*ISTRUZIONI*:
- a) Secondo il testo fornito, in quale circostanza il comma 5 dell'art. 6 della legge 27 luglio 2000, n. 212 impone il contraddittorio preventivo?
- b) Traduca in inglese la frase del testo fornito «Il motivo è fondato.»
- c) Riproduca fedelmente il passo del testo fornito che si apre con le parole contenenti "Il comma 5 dell’art." e si chiude con "al citato inciso.".

*TESTO FORNITO*:
Il motivo è fondato.
Il comma 5 dell’art. 6 della legge 27 luglio 2000, n. 212 non impone l’obbligo del contraddittorio preventivo in tutti i casi in cui si debba procedere a iscrizione a ruolo derivanti dalla liquidazione di tributi risultanti da dichiarazioni, ma soltanto «qualora sussistano incertezze su aspetti rilevanti della dichiarazione» (v. Cass. n. 7536/2011; n. 795/2011; n. 26316/2010, diffusamente 25 maggio 2012, n. 8342): se il legislatore avesse voluto imporre il contraddittorio preventivo in tutti i casi di iscrizione a ruolo derivante dalla liquidazione dei tributi risultanti dalla dichiarazione, non avrebbe posto la condizione di cui al citato inciso.
1.1.- In questa cornice, al cospetto di «un risultato diverso rispetto a quello indicato nella dichiarazione», il comma 3 e dell’articolo 36- bis del d.P.r. 600/73 e dell’articolo 54-bis del d.P.r. 633/72, prevede l’invio di un’apposita comunicazione al contribuente.

*DATI DI ORIGINE*:

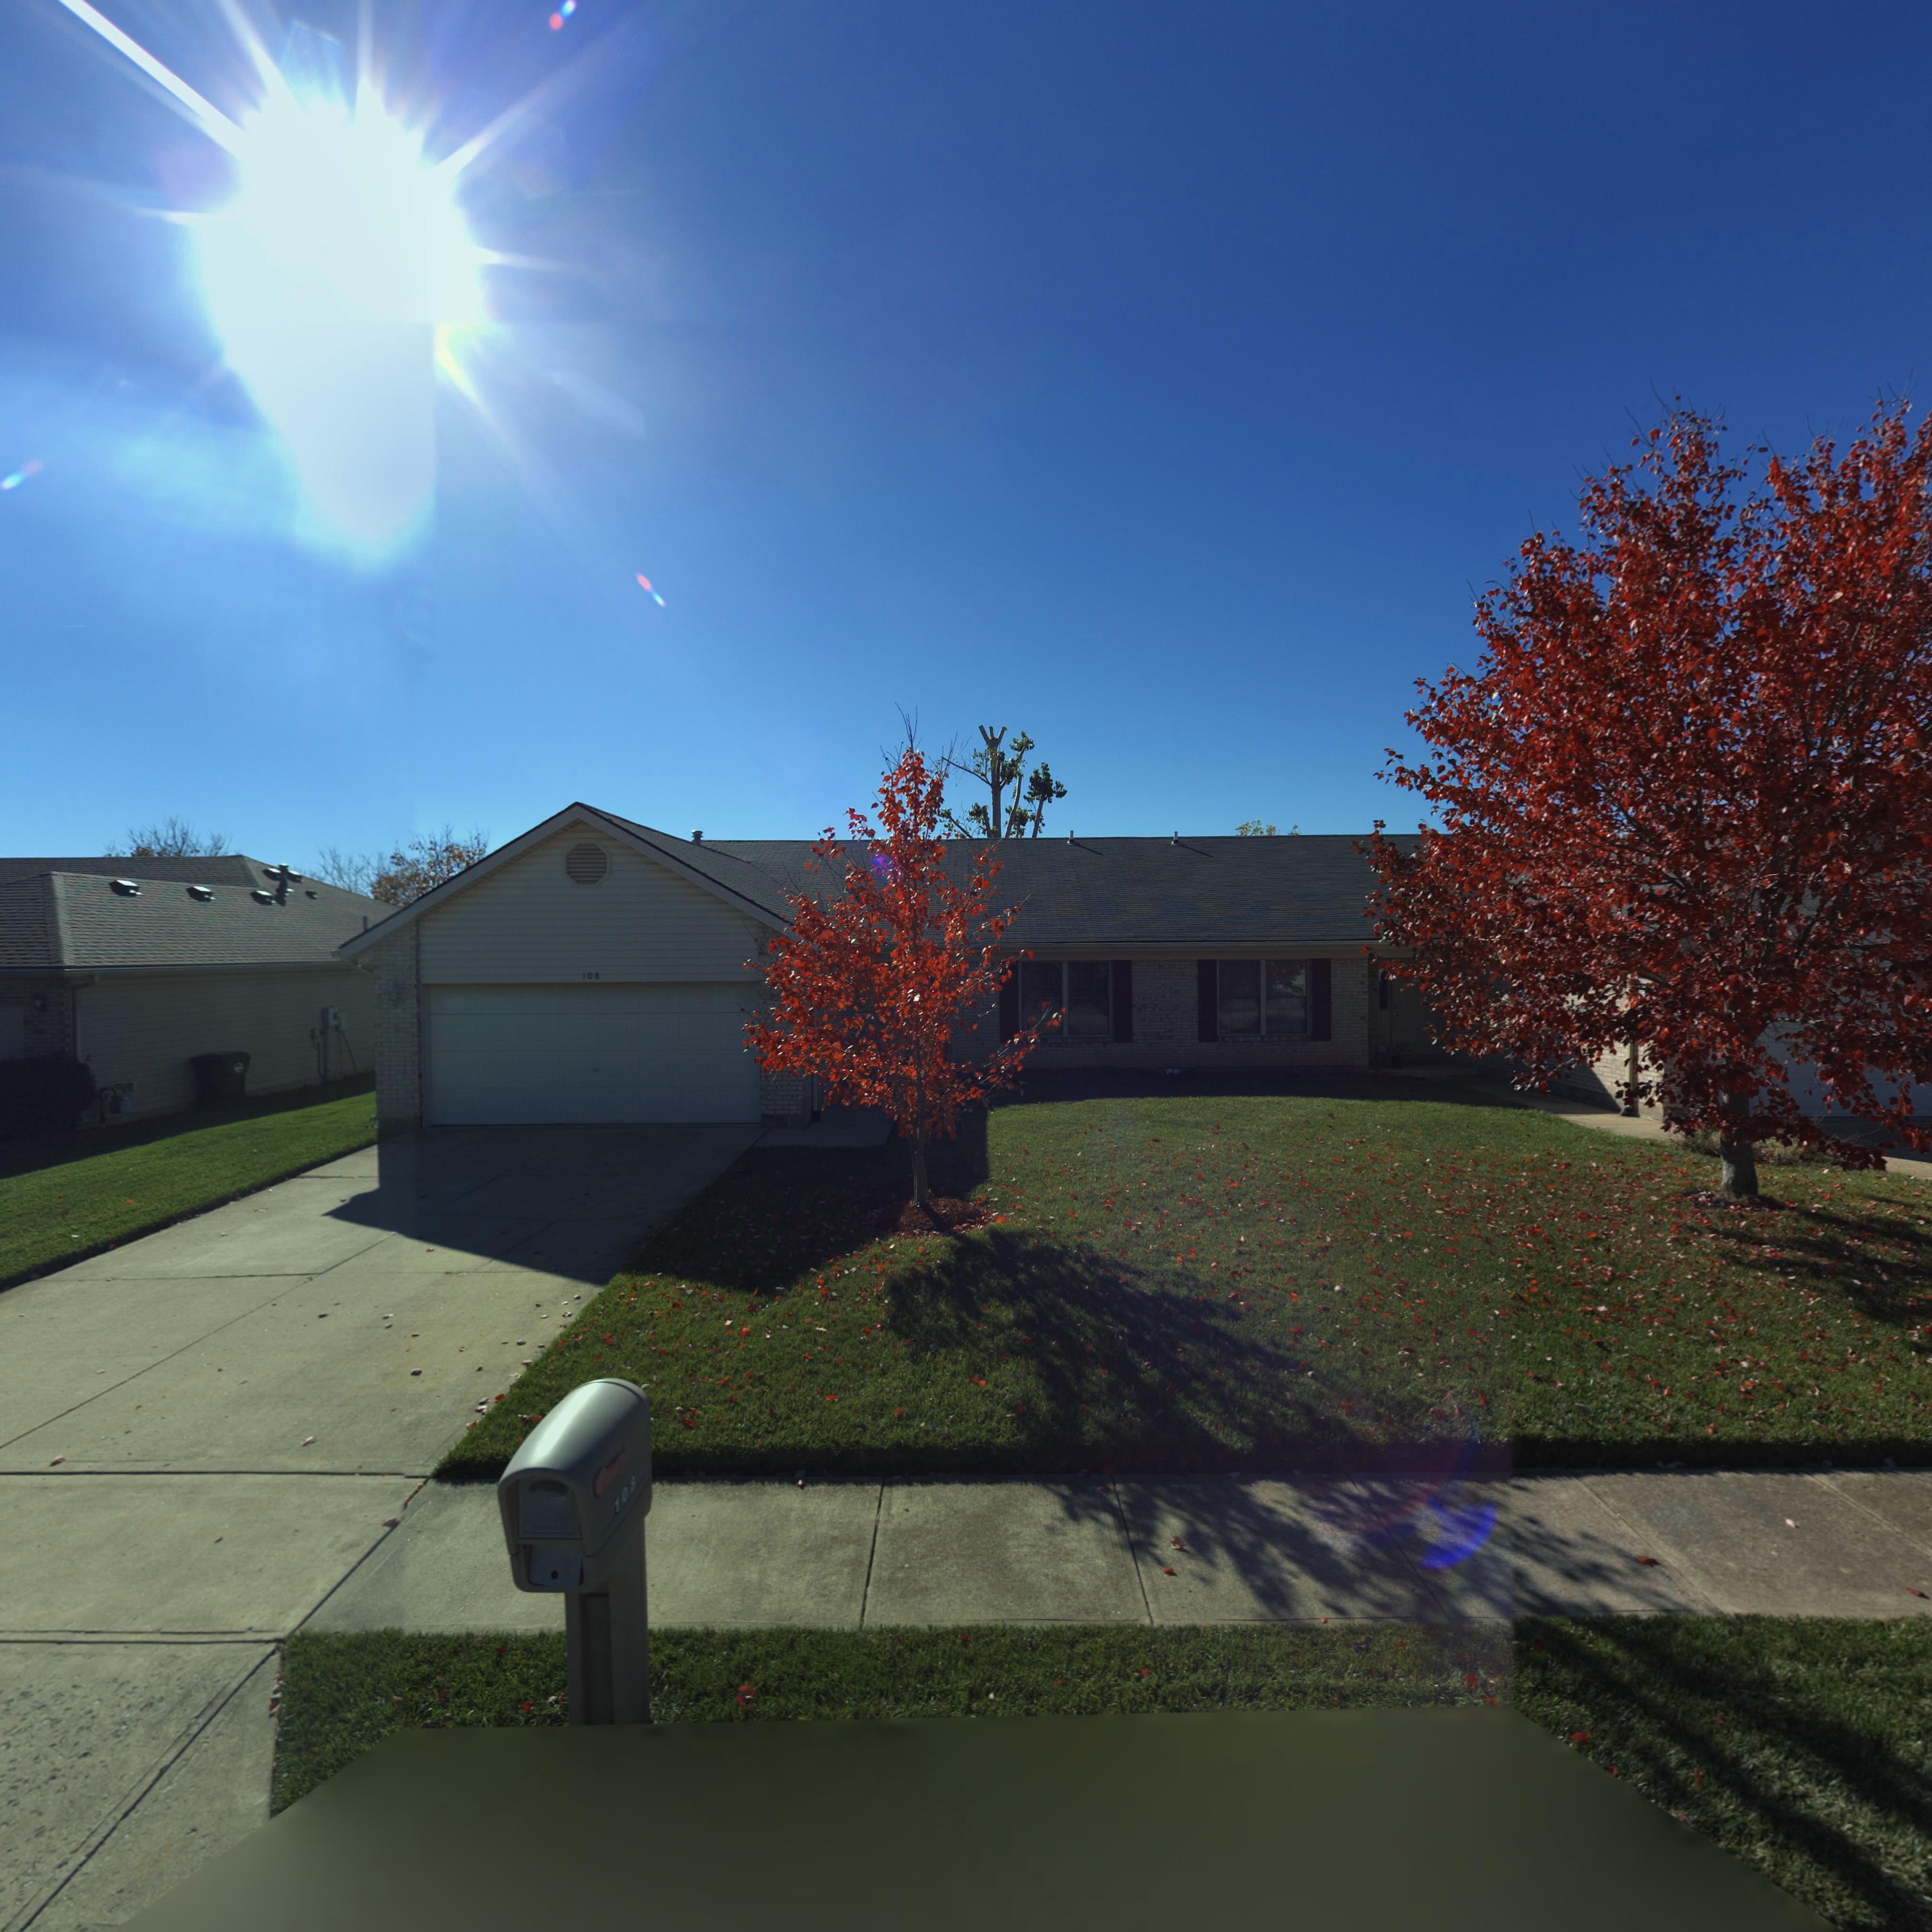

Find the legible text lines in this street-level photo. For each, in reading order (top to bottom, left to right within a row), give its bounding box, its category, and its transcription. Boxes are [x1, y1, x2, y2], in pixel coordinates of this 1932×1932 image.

[582, 972, 600, 980] StreetNumber: 108
[612, 1472, 638, 1516] StreetNumber: 108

*RISPOSTE FORNITE*:
- a) Soltanto «qualora sussistano incertezze su aspetti rilevanti della dichiarazione».

- b) The ground of appeal is well founded.

- c)
Il comma 5 dell’art. 6 della legge 27 luglio 2000, n. 212 non impone l’obbligo del contraddittorio preventivo in tutti i casi in cui si debba procedere a iscrizione a ruolo derivanti dalla liquidazione di tributi risultanti da dichiarazioni, ma soltanto «qualora sussistano incertezze su aspetti rilevanti della dichiarazione» (v. Cass. n. 7536/2011; n. 795/2011; n. 26316/2010, diffusamente 25 maggio 2012, n. 8342): se il legislatore avesse voluto imporre il contraddittorio preventivo in tutti i casi di iscrizione a ruolo derivante dalla liquidazione dei tributi risultanti dalla dichiarazione, non avrebbe posto la condizione di cui al citato inciso.